Assessing long short-term memory network significant wave height forecast efficacy in the Caribbean Sea and Northwestern Atlantic Ocean
Abstract
Precise wave forecasts are crucial, but few studies have directly tested artificial intelligence forecast efficacies in different wave regimes. Using ten years of buoy observations and Simulating WAves Nearshore (SWAN) simulations, the wave climates of the Caribbean Sea (CS) and Northwestern Atlantic Ocean (NWAO) are studied from 2010 to 2019. SWAN simulations are used to replace fragmentary buoy observations and then forecasting using the Long Short-Term Memory (LSTM) network is initiated on six sites throughout the CS and NWAO. Although expected, results illustrate that regardless of test site, LSTM forecasts were highly accurate, reaching correlation values of >0.8, root-mean-square errors <0.4 m, and mean average percentage errors of <14% up to 12-hr forecast horizons.
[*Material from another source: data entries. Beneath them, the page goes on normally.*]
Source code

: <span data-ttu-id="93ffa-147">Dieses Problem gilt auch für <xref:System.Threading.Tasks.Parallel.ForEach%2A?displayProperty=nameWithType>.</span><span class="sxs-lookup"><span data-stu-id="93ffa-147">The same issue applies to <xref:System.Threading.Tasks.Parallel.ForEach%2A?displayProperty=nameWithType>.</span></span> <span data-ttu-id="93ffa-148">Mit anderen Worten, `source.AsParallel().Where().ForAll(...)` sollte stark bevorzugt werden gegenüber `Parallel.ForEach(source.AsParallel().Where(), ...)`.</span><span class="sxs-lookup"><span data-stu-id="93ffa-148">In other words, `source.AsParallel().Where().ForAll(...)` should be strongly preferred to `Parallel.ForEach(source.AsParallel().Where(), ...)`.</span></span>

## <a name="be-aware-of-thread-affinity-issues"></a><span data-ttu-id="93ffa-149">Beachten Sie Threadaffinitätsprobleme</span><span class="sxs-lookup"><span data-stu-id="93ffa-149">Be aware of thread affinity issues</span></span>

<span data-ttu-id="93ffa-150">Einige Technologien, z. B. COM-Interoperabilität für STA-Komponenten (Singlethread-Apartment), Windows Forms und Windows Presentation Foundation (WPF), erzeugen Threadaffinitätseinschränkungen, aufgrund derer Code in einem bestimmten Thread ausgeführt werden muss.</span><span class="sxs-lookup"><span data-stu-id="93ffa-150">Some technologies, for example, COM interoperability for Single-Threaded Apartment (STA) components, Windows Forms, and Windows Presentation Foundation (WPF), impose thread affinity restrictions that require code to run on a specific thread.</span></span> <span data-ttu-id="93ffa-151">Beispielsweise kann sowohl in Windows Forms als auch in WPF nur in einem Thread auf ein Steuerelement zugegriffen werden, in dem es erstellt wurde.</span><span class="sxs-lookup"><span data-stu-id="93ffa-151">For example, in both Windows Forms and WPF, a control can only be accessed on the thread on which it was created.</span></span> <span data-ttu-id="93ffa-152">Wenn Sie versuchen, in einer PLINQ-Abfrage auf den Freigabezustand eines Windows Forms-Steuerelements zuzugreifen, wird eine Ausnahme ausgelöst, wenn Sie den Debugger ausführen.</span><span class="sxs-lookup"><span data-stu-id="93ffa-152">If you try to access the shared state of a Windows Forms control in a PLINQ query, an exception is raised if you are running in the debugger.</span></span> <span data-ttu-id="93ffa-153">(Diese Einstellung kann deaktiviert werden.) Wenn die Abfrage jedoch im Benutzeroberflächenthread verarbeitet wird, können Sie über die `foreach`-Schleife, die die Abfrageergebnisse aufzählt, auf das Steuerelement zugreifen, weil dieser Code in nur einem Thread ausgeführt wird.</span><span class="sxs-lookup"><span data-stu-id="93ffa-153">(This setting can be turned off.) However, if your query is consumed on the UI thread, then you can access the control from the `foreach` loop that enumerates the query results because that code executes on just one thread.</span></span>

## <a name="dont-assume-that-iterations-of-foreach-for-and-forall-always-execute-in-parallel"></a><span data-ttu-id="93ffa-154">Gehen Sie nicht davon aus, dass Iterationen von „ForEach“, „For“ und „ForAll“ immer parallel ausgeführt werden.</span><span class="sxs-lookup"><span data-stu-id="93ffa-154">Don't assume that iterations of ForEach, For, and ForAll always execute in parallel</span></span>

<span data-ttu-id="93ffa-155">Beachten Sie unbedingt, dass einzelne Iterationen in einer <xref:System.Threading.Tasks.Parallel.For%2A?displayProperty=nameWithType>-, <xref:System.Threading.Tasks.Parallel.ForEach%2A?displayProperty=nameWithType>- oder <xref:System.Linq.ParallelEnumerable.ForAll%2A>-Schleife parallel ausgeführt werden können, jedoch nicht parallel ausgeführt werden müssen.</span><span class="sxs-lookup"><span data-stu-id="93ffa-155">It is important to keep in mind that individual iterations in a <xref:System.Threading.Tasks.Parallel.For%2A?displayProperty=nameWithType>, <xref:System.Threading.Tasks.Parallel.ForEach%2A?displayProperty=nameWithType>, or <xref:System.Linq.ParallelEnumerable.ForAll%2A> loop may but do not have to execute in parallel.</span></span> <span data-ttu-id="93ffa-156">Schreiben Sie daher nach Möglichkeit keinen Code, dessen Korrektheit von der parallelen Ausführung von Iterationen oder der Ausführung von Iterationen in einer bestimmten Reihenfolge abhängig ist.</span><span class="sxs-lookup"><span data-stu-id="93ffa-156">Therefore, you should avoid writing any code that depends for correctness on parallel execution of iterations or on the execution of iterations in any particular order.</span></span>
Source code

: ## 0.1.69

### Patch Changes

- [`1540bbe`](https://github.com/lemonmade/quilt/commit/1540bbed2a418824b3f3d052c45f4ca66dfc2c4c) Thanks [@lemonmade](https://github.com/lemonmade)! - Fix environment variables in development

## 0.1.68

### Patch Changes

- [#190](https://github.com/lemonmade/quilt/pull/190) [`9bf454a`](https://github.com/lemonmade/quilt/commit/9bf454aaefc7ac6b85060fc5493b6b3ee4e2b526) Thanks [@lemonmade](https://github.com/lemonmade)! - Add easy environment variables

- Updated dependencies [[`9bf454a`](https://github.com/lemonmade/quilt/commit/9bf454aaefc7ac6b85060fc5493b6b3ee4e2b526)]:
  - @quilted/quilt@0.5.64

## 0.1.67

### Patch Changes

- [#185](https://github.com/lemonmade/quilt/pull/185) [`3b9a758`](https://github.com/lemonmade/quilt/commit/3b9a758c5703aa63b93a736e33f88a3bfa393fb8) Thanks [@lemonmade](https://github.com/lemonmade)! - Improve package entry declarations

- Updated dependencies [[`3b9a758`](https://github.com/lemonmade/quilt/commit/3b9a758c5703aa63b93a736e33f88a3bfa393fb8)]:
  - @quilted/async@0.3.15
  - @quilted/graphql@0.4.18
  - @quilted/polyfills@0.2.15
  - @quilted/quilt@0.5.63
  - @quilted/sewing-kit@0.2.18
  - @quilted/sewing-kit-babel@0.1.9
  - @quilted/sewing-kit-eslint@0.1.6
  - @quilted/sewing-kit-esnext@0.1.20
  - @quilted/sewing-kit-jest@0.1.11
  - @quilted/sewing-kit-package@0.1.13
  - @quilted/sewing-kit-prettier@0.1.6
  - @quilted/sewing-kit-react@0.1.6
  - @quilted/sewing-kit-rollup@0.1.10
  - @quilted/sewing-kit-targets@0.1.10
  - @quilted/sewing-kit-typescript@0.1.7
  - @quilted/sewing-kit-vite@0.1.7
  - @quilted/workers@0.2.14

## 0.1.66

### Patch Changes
Location-specific geographic and metocean attributes led to divergent forecast outcomes between test sites. Forecast correlations were higher near, but not directly under the Caribbean Low-Level Jet, leading to the best forecast results in the western CS, followed by the central CS, and was poorest in the NWAO. It was conclusively determined NWAO and CS wave fields are sufficiently different to ensure that forecasting using information from either subregion on its counterpart would lead to low correlations and unacceptably high levels of error.